The Huffington Post - November 17, 2013, by Farah Mohamed & Ryam Grim - In times of economic weakness, the ruling class has tended to pit domestic workers against immigrants, warning the former that wages are low and jobs are scarce because of the latter.

The effort in the United States has led to tremendous hostility toward immigrants, exhibited by then-GOP presidential candidate Mitt Romney's recommendation that conditions be made so unbearable for undocumented immigrants that they "self deport."

With precious little Latino support, the Republican coalition doesn't need to reconcile its domestic and foreign-born workers. But the Democratic Party, which includes many Latinos, Asians and African-Americans, is strengthened when the various elements of its coalition see themselves as aligned in a similar struggle -- one for jobs, better conditions and higher wages.

It's the kind of strengthened coalition that two major grassroots community organizations say they're hoping to build with a previously unreported merger. The Center for Popular Democracy and the Leadership Center for the Common Good will merge on Jan. 1, to become a larger and better resourced Center for Popular Democracy, officials at both groups tell HuffPost.

The new organization, which will have offices in New York and Washington, and staff in California, Minnesota and Illinois, will be composed of 35 staff members and 11 core partner organizations with more than 70 partner organizations in 27 states.

"We are actually trying to connect the world of immigrant justice and the world of economic justice by bringing together two hubs," said Ana Maria Archila, co-director of the new organization. "We haven't seen this level of popular trends and organizations in a while, and our merger is really kind of at the center in the world of economic justice, worker community and immigrant rights."

The Center for Popular Democracy, based in New York, has worked with a range of organizations fighting for social justice. Some of its victories include reforming the New York City Police Department's stop-and-frisk policing, raising New York's minimum wage and forcing the passage of legislation requiring paid sick leave for 1 million New Yorkers. The Washington-based Leadership Center for the Common Good advocates for low- and moderate-income communities, communities of color and immigrants.

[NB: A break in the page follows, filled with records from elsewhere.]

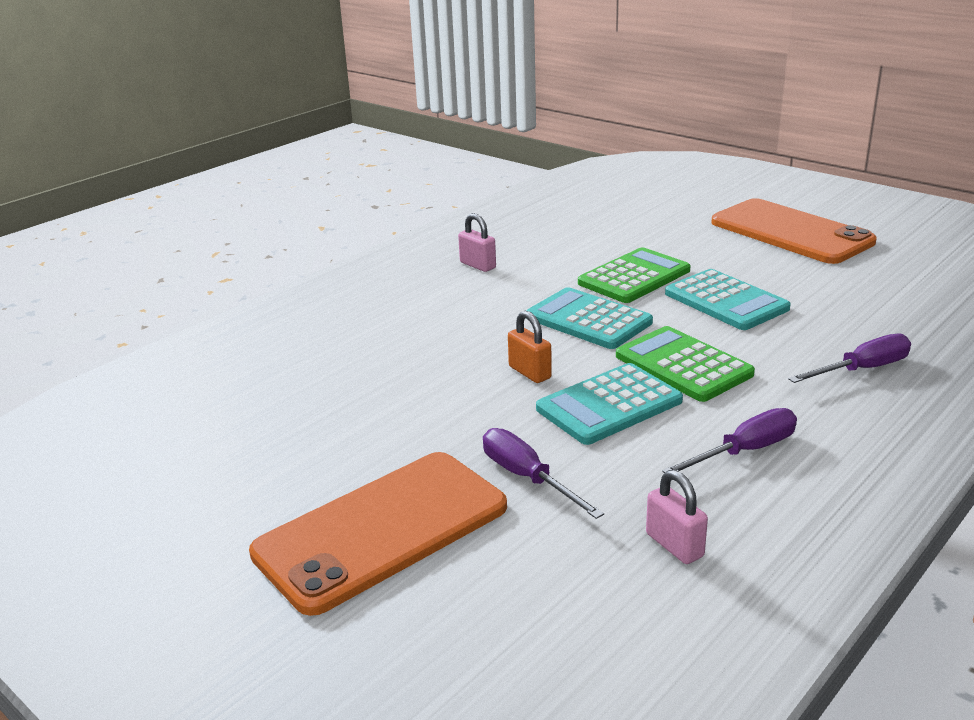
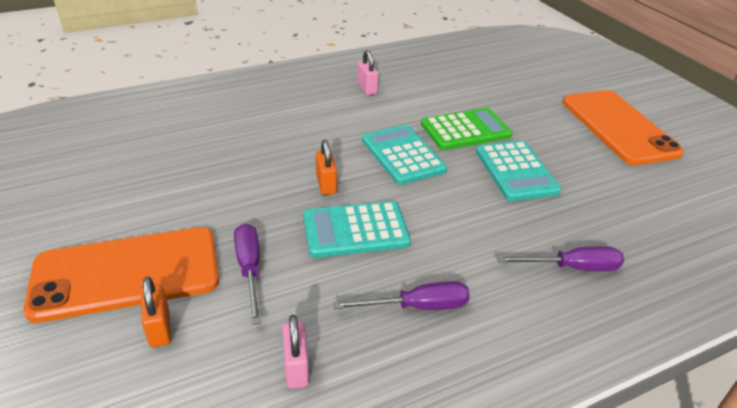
camera: 20 degrees right, 10 degrees up
(483, 566) = (159, 329): none -> orange padlock
(683, 365) = (437, 215): green calculator -> none

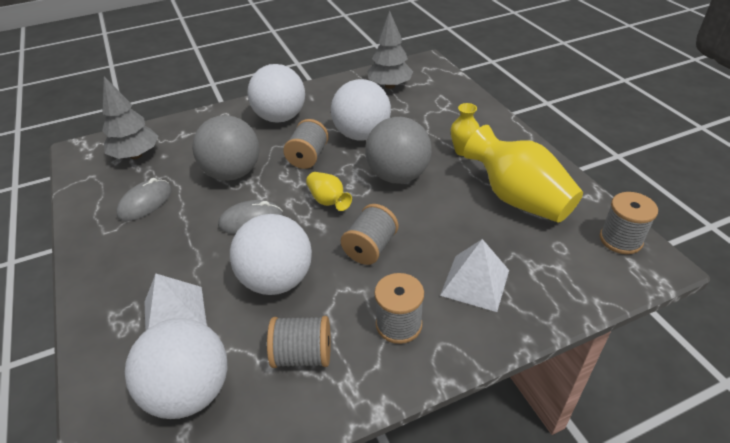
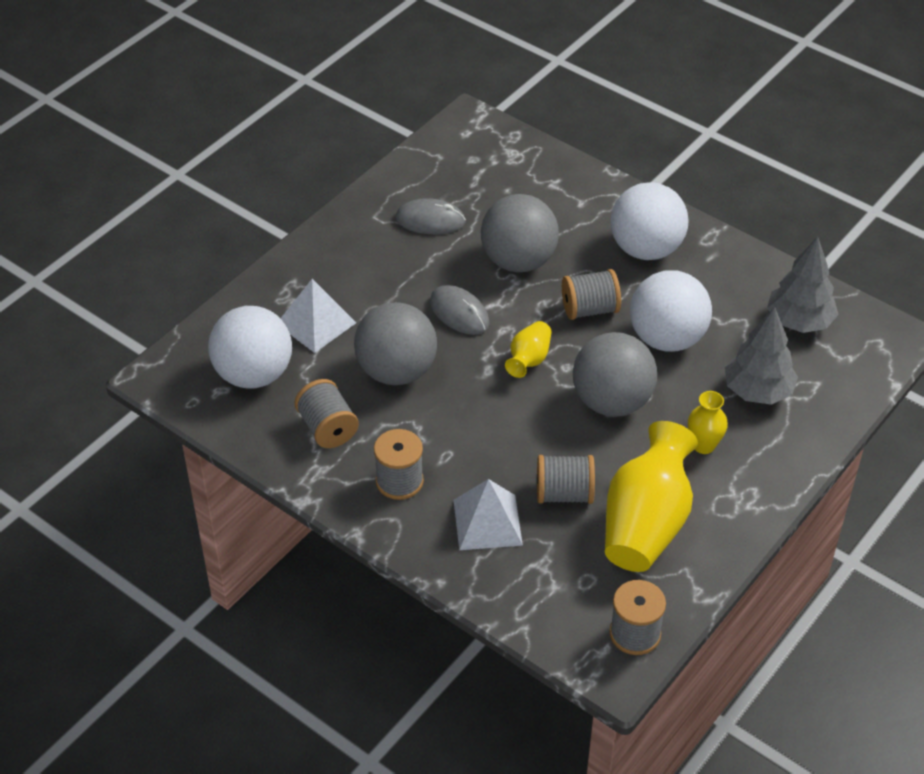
camera: 60 degrees right, 5 degrees up
(136, 155) = (492, 169): grey tree -> grey tree (758, 391)
(277, 280) = (396, 371): white ball -> grey ball
(370, 248) = (482, 423): grey spool -> grey spool (564, 494)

By uniting, the two hope to increase their reach. For instance, the CPD maintains that its strongest ties are with immigrants' rights and worker organizations. LCCG, by contrast, works with partners rooted within the African-American community.

The merger would fill a vacuum in strong community advocacy. In 2009, conservative provocateur James O'Keefe targeted the Association of Community Organizations for Reform Now, a low- to middle-income grassroots activism group, in a series of videos which resulted in the dissolution of ACORN in 2010. House Republicans still include language in spending bills to ensure no federal money goes to the organization, even though it no longer exists.

But Archila and her new CPD co-director Brian Kettenring, who is a veteran of ACORN, see the new partnership as something different. "We're building something entirely new. We're not building a closed network," Archila said.

The new Center for Popular Democracy's mission, according to a concept paper provided to The Huffington Post, is to "build the strength and capacity of democratic organizations to envision and advance a pro-worker, pro-immigrant, racial and economic justice agenda." Staff will be organized around nine "core capabilities," including capacity building, campaigns and politics, and will focus on immigration rights and racial justice, economic justice, voting rights and democracy, education and housing, and Wall Street accountability.

"I would describe the new CPD as a campaign, policy and capacity-building center for community organizations," Kettenring said.

CPD will not launch new campaigns because of the merger, he added, but it does have projects in the works for January, including one that will focus on "articulating a firm vision -- a progressive vision -- of what public education should look like" and "defeating what we see as a corporate takeover of education in America."

By expanding the scale, strength and reach through the merger, the new CPD hopes to play an increasingly crucial role in the rejuvenated battle for social justice.

"There is tremendous energy in our communities -- in communities of color, in working class communities -- to change the way the things are done," Archila said. "There is tremendous political energy, and what we need is organizations -- institutions -- that will take advantage of that and will nurture that and drive it in the direction of concrete victory ... We know how to bring institutions together to make sure that it doesn't just mean one plus one equals two, but one plus one equals so much more. And that's what we think is going to happen with this merger."